Which lines of the records contain the word "down"? Copy each one.
══ LISTED ENTRIES
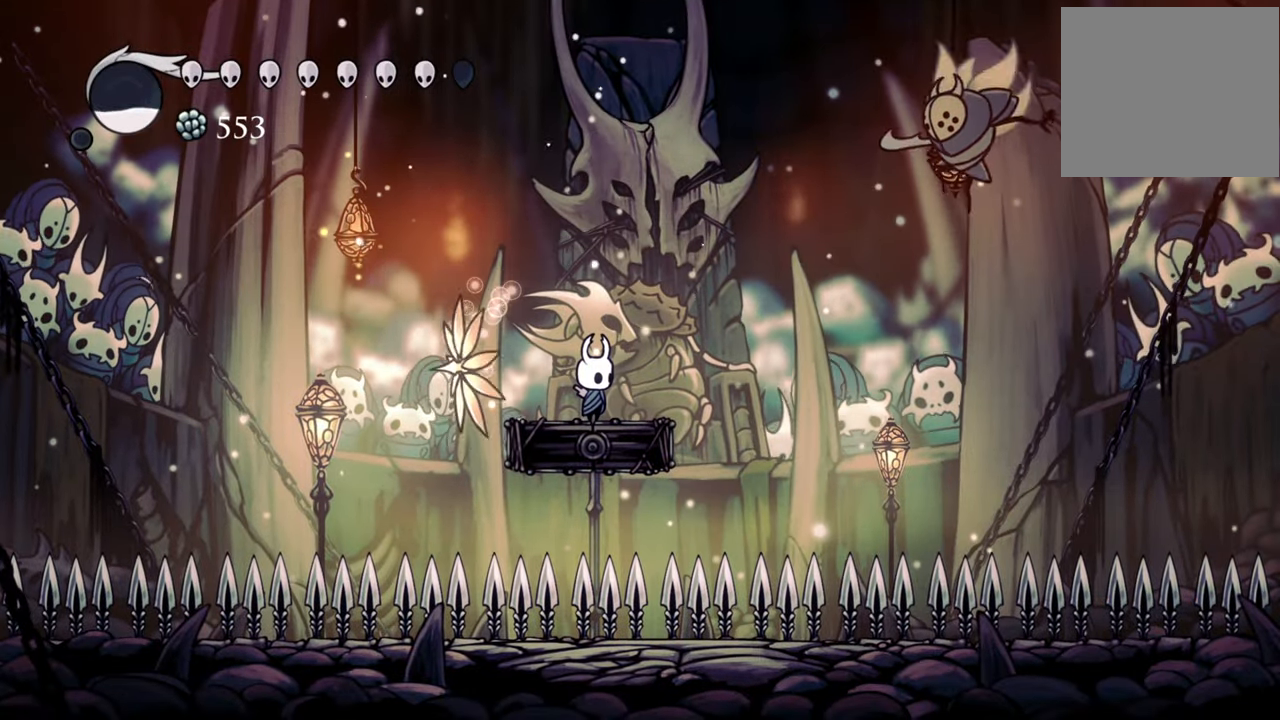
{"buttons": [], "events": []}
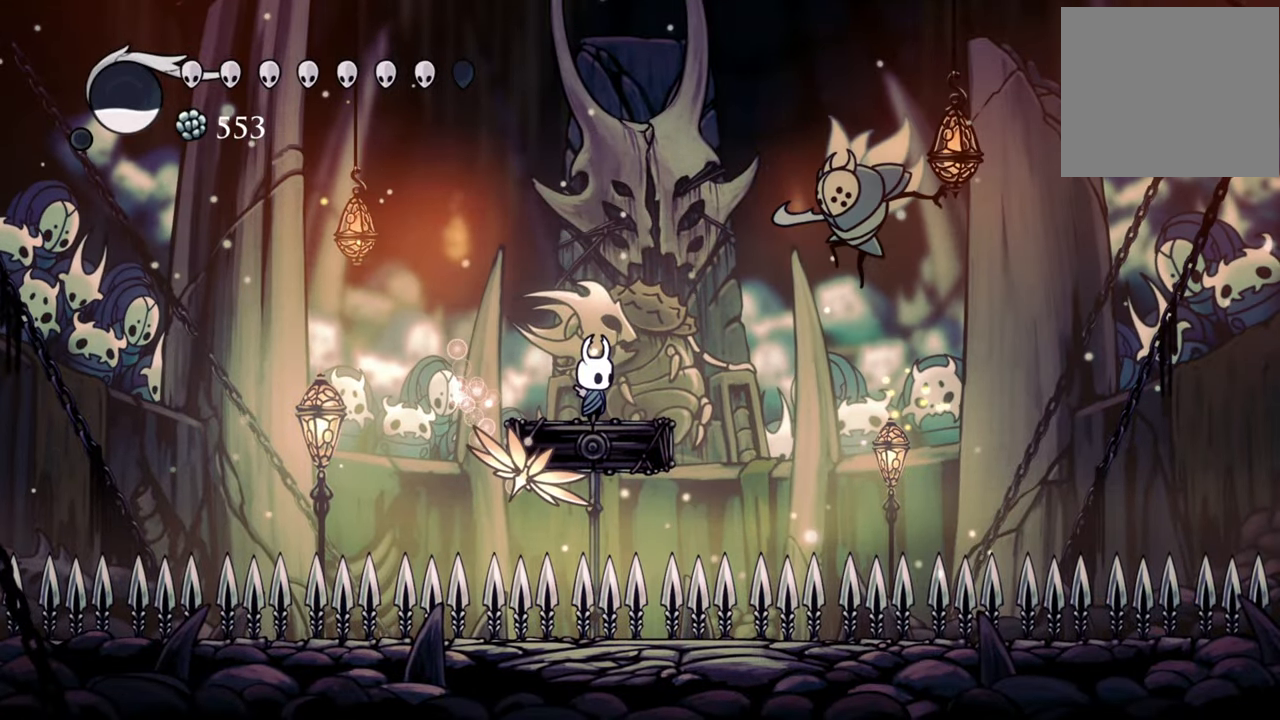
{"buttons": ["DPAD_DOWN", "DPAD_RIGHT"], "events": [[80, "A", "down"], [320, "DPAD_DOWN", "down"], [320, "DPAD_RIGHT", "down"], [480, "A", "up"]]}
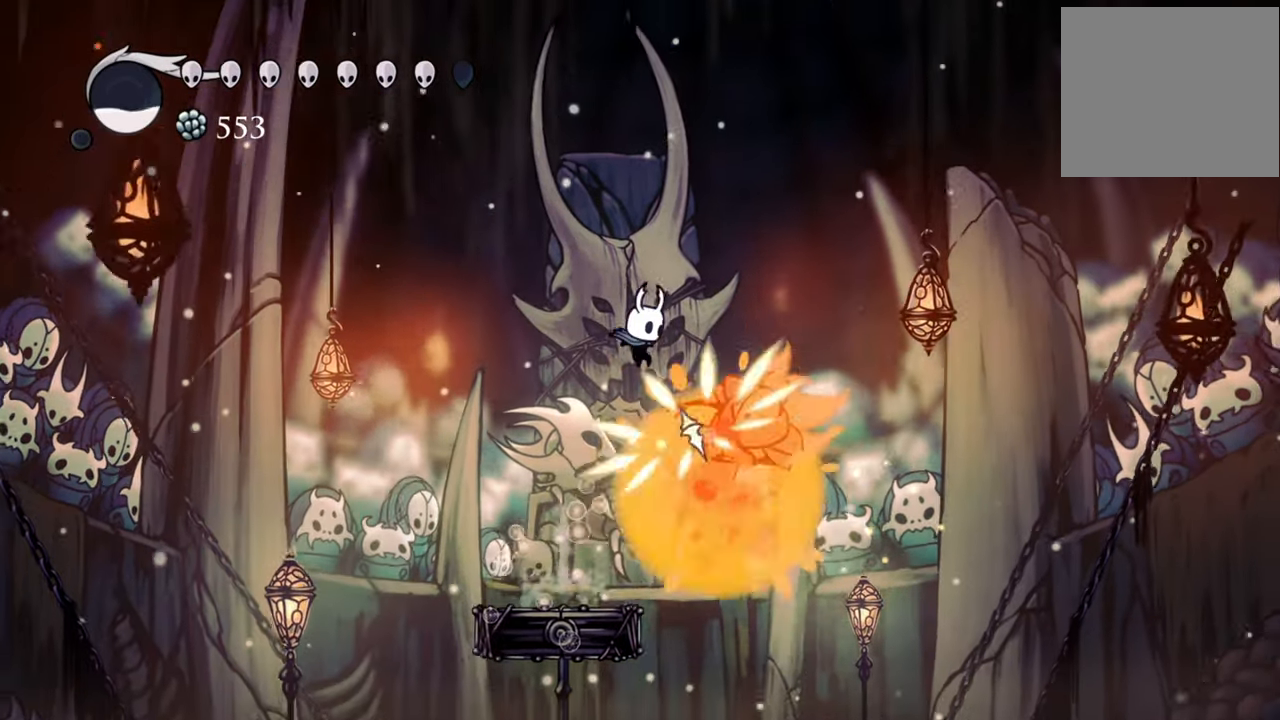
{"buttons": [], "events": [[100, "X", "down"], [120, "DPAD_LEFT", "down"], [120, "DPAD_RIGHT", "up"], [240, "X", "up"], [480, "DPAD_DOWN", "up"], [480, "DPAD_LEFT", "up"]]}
════
══ LISTED ENTRIES
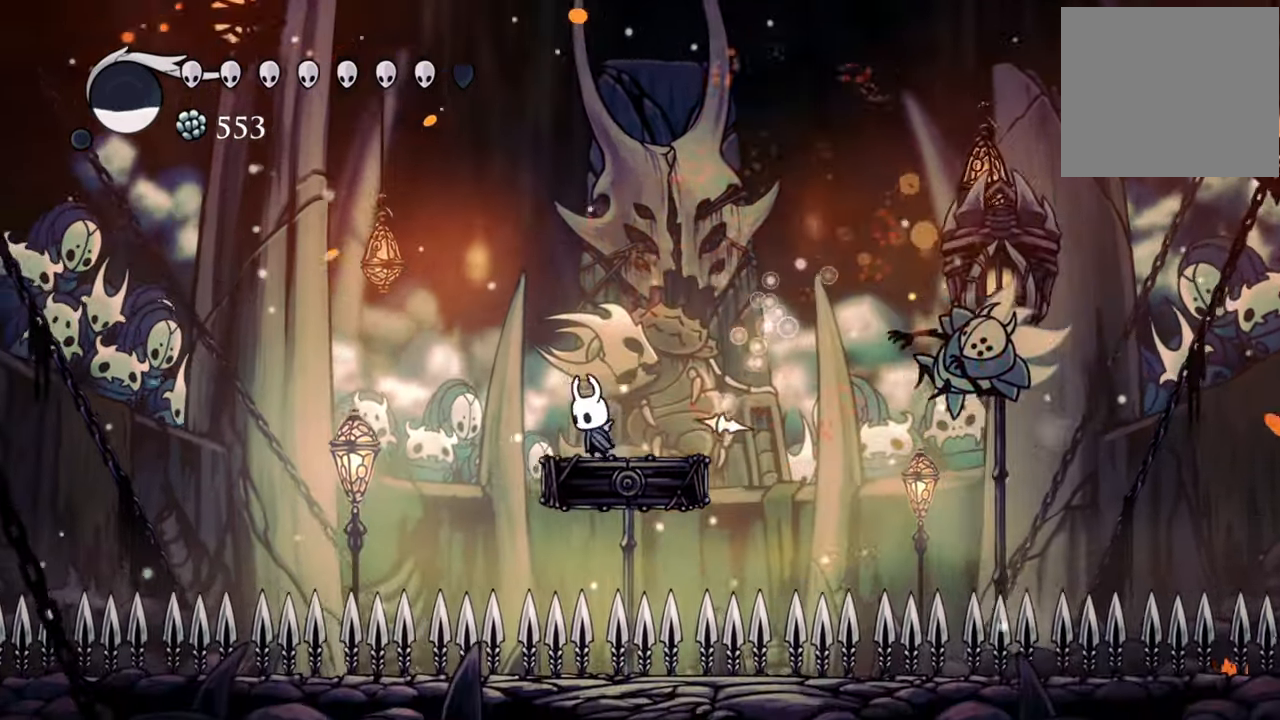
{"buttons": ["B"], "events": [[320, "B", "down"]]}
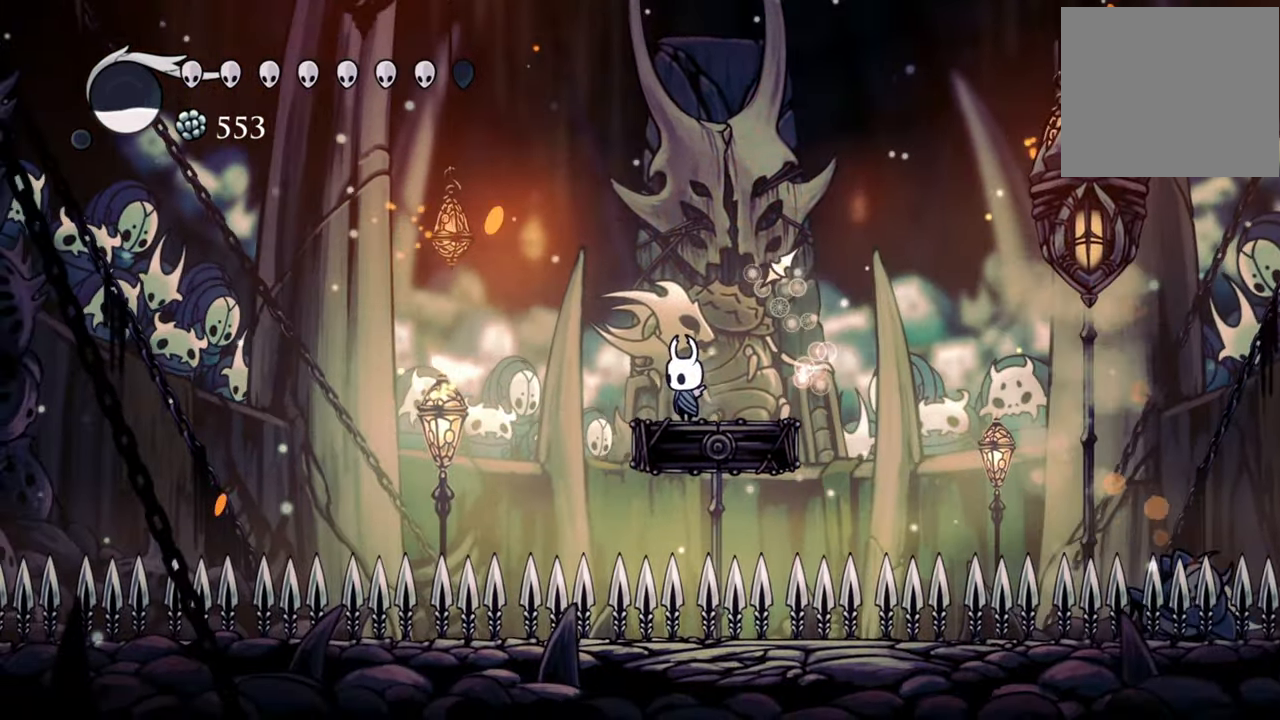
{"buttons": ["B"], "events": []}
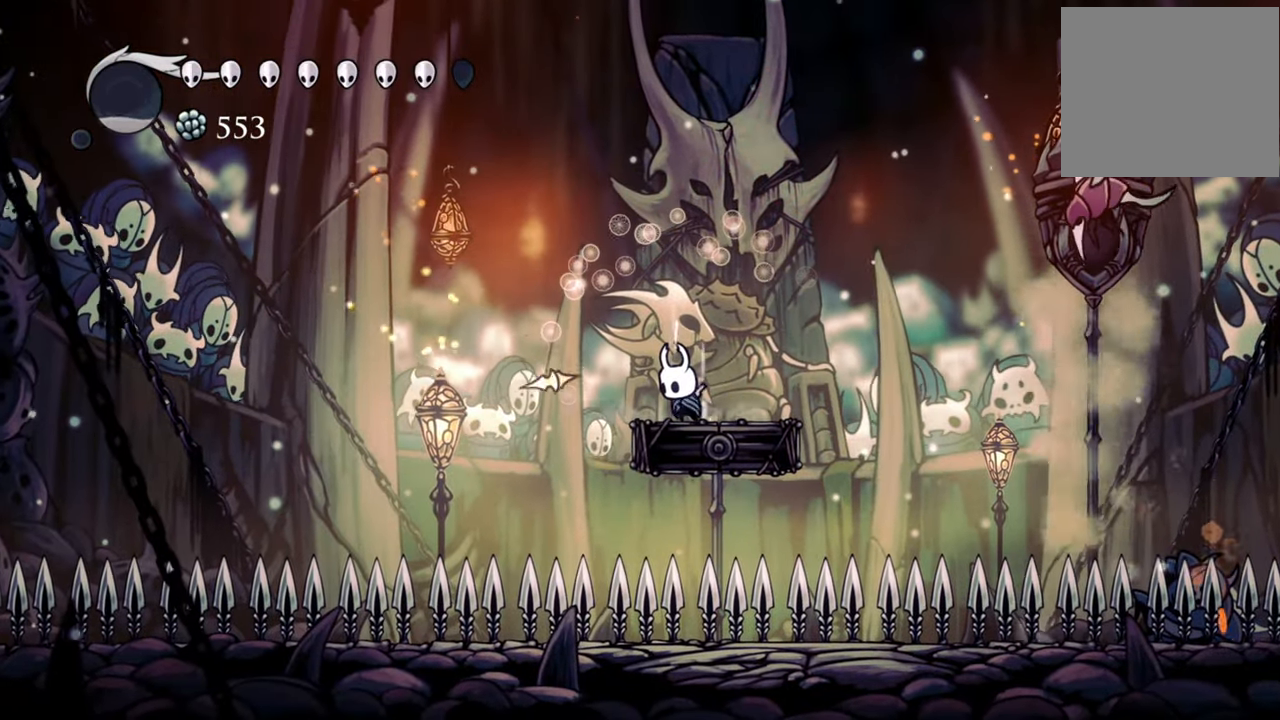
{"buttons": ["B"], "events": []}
════
TASK RESPONSE ->
{"buttons": ["DPAD_DOWN", "DPAD_RIGHT"], "events": [[80, "A", "down"], [320, "DPAD_DOWN", "down"], [320, "DPAD_RIGHT", "down"], [480, "A", "up"]]}
{"buttons": [], "events": [[100, "X", "down"], [120, "DPAD_LEFT", "down"], [120, "DPAD_RIGHT", "up"], [240, "X", "up"], [480, "DPAD_DOWN", "up"], [480, "DPAD_LEFT", "up"]]}
{"buttons": ["B"], "events": [[320, "B", "down"]]}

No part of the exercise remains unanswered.